- **Work item**
Copy exactly, and only, the lines from the one containing "generacji rolnej. Badania te obejmu" through the last line of the records below.

+++ Data to use

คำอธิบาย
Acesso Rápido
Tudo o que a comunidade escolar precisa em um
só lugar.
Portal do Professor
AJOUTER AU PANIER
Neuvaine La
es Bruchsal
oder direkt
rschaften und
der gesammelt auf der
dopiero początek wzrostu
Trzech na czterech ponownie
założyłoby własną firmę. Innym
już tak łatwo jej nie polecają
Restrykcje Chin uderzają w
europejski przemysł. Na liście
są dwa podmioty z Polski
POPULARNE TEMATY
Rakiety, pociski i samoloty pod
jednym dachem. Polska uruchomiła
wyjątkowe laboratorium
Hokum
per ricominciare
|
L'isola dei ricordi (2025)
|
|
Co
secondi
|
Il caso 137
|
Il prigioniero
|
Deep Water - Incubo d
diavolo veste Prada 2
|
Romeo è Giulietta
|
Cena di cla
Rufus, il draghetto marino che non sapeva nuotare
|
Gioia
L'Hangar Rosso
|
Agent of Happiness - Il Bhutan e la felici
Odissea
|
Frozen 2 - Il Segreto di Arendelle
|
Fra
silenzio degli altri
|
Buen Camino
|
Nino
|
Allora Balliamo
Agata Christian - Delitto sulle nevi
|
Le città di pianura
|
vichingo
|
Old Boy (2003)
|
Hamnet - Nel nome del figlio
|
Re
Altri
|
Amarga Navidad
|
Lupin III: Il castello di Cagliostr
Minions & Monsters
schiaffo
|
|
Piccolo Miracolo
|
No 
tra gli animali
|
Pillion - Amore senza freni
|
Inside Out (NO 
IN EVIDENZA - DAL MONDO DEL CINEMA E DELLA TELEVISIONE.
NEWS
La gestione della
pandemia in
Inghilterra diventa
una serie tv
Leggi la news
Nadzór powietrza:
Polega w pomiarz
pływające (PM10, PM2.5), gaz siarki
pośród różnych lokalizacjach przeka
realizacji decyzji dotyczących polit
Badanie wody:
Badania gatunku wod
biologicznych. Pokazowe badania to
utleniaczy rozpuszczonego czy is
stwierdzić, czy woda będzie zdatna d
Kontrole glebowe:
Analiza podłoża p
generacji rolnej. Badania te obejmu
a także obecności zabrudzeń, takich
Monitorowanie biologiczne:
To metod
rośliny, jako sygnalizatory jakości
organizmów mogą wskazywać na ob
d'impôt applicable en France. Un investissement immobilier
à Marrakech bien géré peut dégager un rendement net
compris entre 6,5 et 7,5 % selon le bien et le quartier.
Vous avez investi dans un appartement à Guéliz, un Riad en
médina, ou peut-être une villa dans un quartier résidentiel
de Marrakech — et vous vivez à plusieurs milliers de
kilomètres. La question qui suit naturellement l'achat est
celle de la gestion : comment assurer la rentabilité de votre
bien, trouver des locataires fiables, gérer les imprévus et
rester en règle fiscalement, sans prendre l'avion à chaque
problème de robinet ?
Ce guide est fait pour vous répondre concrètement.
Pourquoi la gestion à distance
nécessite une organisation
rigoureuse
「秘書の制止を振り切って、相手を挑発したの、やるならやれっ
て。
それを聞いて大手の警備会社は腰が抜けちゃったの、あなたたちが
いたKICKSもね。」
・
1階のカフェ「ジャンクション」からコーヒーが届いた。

++++++

- **Your response**
generacji rolnej. Badania te obejmu
a także obecności zabrudzeń, takich
Monitorowanie biologiczne:
To metod
rośliny, jako sygnalizatory jakości
organizmów mogą wskazywać na ob
d'impôt applicable en France. Un investissement immobilier
à Marrakech bien géré peut dégager un rendement net
compris entre 6,5 et 7,5 % selon le bien et le quartier.
Vous avez investi dans un appartement à Guéliz, un Riad en
médina, ou peut-être une villa dans un quartier résidentiel
de Marrakech — et vous vivez à plusieurs milliers de
kilomètres. La question qui suit naturellement l'achat est
celle de la gestion : comment assurer la rentabilité de votre
bien, trouver des locataires fiables, gérer les imprévus et
rester en règle fiscalement, sans prendre l'avion à chaque
problème de robinet ?
Ce guide est fait pour vous répondre concrètement.
Pourquoi la gestion à distance
nécessite une organisation
rigoureuse
「秘書の制止を振り切って、相手を挑発したの、やるならやれっ
て。
それを聞いて大手の警備会社は腰が抜けちゃったの、あなたたちが
いたKICKSもね。」
・
1階のカフェ「ジャンクション」からコーヒーが届いた。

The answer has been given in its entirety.